In dem maßgeblichen Zeitpunkt der Prognoseentscheidung lag eine unmittelbare Gefahr für die Sicherheit und Leichtigkeit des Straßenverkehrs nicht vor. Wegen der Besonderheiten der Verkehrsführung in dem fraglichen Bereich, die dazu führt, das erhöhter Durchgangsverkehr samstags am frühen Abend in der Regel nicht stattfindet, bestand die Gefahr eines „fast mit Gewissheit“ zu erwartenden Schadenseintritts wegen der Kletteraktion und des geplanten Spannens des Banners nicht. Denn der fließende Verkehr, einschließlich des öffentlichen Personennahverkehrs mit Bussen, war wegen der geplanten Route des Aufzugs und der damit verbundenen Behinderungen des Verkehrs bereits Einschränkungen unterworfen. Um den - hier ohnehinstark verlangsamten - Straßenverkehr nicht zu gefährden, wären die Polizeibeamten in der Lage gewesen, den Verkehr vom Boden aus zu regeln und ggf. die Einhaltung eines Mindestabstands des Banners zur Fahrbahn zum Zwecke der Durchlässigkeit des Busverkehrs (Regellichtraum) durch entsprechende Anordnungen gegenüber der Klägerin und ihrem Kletterpartner auch sicherzustellen. ...
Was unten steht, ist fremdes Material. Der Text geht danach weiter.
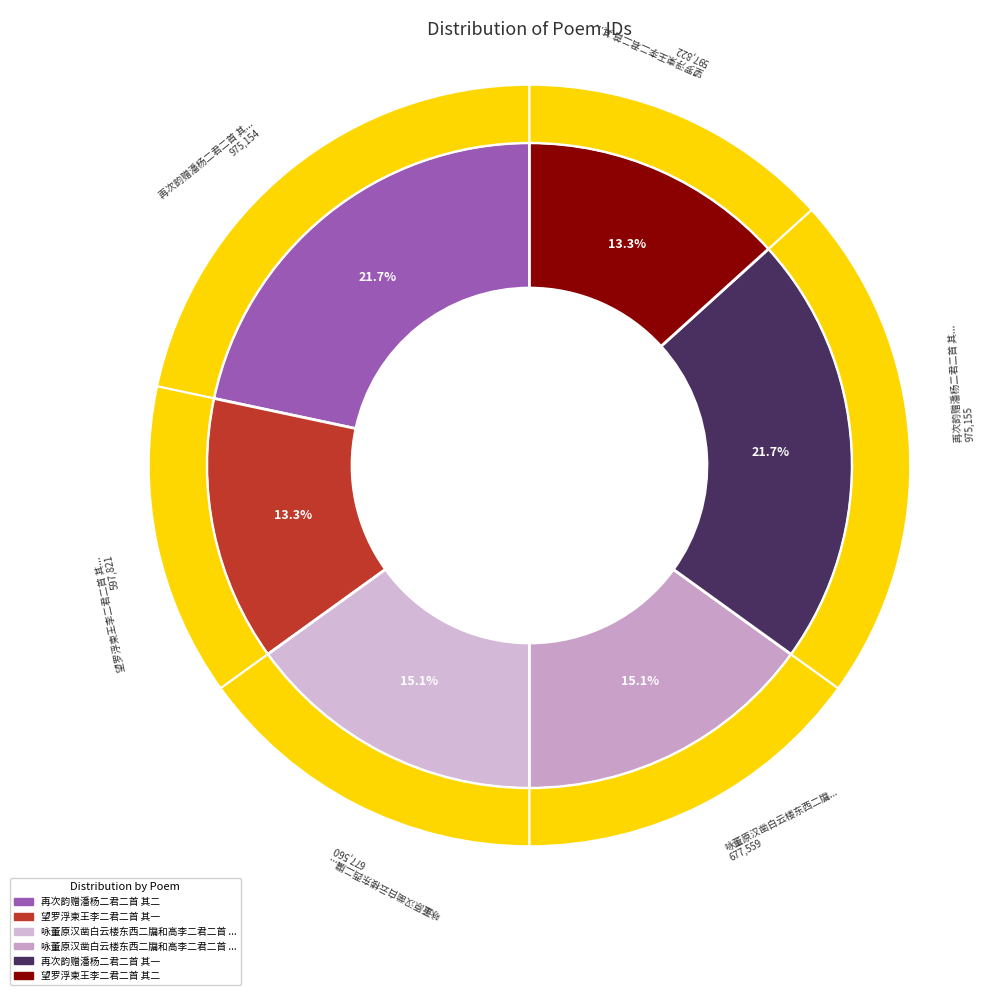

What is the ratio of the value at 再次韵赠潘杨二君二首 其一 to the value at 再次韵赠潘杨二君二首 其二?

1.0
In Anbetracht des hohen Rangs der Versammlungsfreiheit der Klägerin vermag das Schutzgut der öffentlichen Sicherheit in Form von §§ 4 Abs. 1c,14 Nr. 2 SOV als materielles Gesetz zum Schutz der öffentlichen Einrichtung des Straßenbegleitbaums den schwerer wiegenden Eingriff in die Versammlungsfreiheit nicht zu rechtfertigen. Die Beschränkung war nicht zum Schutze gleichwertiger Rechtsgüter erforderlich und angemessen, zumal der von der Klägerin erkletterte Baum keinen Schaden ge-nommen und ein solcher Schadenseintritt auch nicht gedroht hatte. Demgegenüber wurde die Klägerin in der Ausübungihrer Rechte auf Versammlungsfreiheit und öffentliche Meinungskundgabe erheblich beeinträchtigt, da sie weder den Baum weiter erklettern noch das Banner gemeinsam mit ihrem Kletterpartner spannen konnte, um ihre Meinung frei kundzutun.